The S&P500 ended last week up a fraction—it closed on Friday up 0.24% for the week. Volume was very light. And volatility drifted lower, close to the lows reached in February. Essentially, the S&P500 was treading water and looking for some sort of signal to find a direction for its next meaningful move.
US economic reports were mixed so these provided no clear direction for US financial markets. On the positive side, the housing market index, housing starts, consumer sentiment, and leading indicators all beat expectations. On the negative side, labor market conditions, initial jobless claims and industrial production all missed. At the same time, many reports (including consumer prices, retail sales, and business inventories) came in exactly as expected.
In terms of technical analysis, the S&P remains extremely stretched….obviously to the upside….on both the daily and weekly charts. The short-term parabolic jump that began after Donald Trump won the presidential election is still in effect.
Last week, we discussed how arguably the world’s most important commodity—oil—was diverging from US stock prices. Specifically, as stock prices remain near record highs, the price of oil, which originally crashed in 2014, has resumed its decline by dropping almost 10%. And it continued to creep downward—again—last week.

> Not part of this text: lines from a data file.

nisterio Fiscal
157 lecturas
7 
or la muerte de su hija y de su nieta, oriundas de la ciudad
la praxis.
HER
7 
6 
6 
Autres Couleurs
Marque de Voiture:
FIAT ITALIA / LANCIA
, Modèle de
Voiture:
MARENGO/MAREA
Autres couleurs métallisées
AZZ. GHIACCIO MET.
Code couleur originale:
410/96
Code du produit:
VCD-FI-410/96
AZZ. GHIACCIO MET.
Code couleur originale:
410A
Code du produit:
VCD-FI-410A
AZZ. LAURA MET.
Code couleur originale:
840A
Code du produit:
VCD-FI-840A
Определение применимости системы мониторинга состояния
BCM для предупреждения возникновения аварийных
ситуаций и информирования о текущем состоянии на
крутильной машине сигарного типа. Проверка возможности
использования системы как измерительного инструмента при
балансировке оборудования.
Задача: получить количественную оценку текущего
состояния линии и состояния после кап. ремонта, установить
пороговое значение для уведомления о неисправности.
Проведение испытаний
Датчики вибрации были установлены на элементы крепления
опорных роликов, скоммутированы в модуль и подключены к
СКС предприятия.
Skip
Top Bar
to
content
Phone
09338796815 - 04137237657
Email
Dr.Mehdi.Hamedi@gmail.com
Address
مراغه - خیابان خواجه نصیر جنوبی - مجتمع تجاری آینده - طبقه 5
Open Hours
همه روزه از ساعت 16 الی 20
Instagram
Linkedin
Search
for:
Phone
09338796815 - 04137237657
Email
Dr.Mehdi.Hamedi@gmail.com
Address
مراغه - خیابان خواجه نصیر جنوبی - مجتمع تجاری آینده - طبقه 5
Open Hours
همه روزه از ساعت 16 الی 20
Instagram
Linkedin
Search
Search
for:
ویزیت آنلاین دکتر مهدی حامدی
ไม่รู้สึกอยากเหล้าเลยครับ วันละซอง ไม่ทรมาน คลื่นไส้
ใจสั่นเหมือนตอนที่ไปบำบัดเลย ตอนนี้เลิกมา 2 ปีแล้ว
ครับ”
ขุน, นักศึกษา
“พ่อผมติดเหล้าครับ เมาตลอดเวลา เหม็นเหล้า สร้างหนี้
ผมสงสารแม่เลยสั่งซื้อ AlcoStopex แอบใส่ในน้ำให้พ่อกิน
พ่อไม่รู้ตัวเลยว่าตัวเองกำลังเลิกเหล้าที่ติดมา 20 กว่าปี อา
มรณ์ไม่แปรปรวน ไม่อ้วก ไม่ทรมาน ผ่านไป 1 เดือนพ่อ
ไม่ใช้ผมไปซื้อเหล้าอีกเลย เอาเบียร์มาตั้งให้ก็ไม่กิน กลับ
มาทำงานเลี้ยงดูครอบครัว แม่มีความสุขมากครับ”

This week, we’d like highlight how S&P500 aggregate earnings have started to diverge significantly from the overall price of the S&P500. While the correlation over the last 10 years has —- for obvious reasons —- been positive (ie when corporate earnings rose each quarter, the price of the S&P500 rose in tandem with those earnings). But starting in early 2016, the reverse has happened: GAAP earnings have not recovered; they’ve stayed flat. At the same time, the S&P500 has soared. This is another very important divergence, arguably even more important than the divergence from the price of oil,that must be resolved on way or another. Either GAAP earnings must rise sharply to match the lofty prices of the S&P500 or the S&P500 must drop precipitously to match the depressed level of corporate earnings.
Once again, we need to wait and see how this convergence plays out exactly.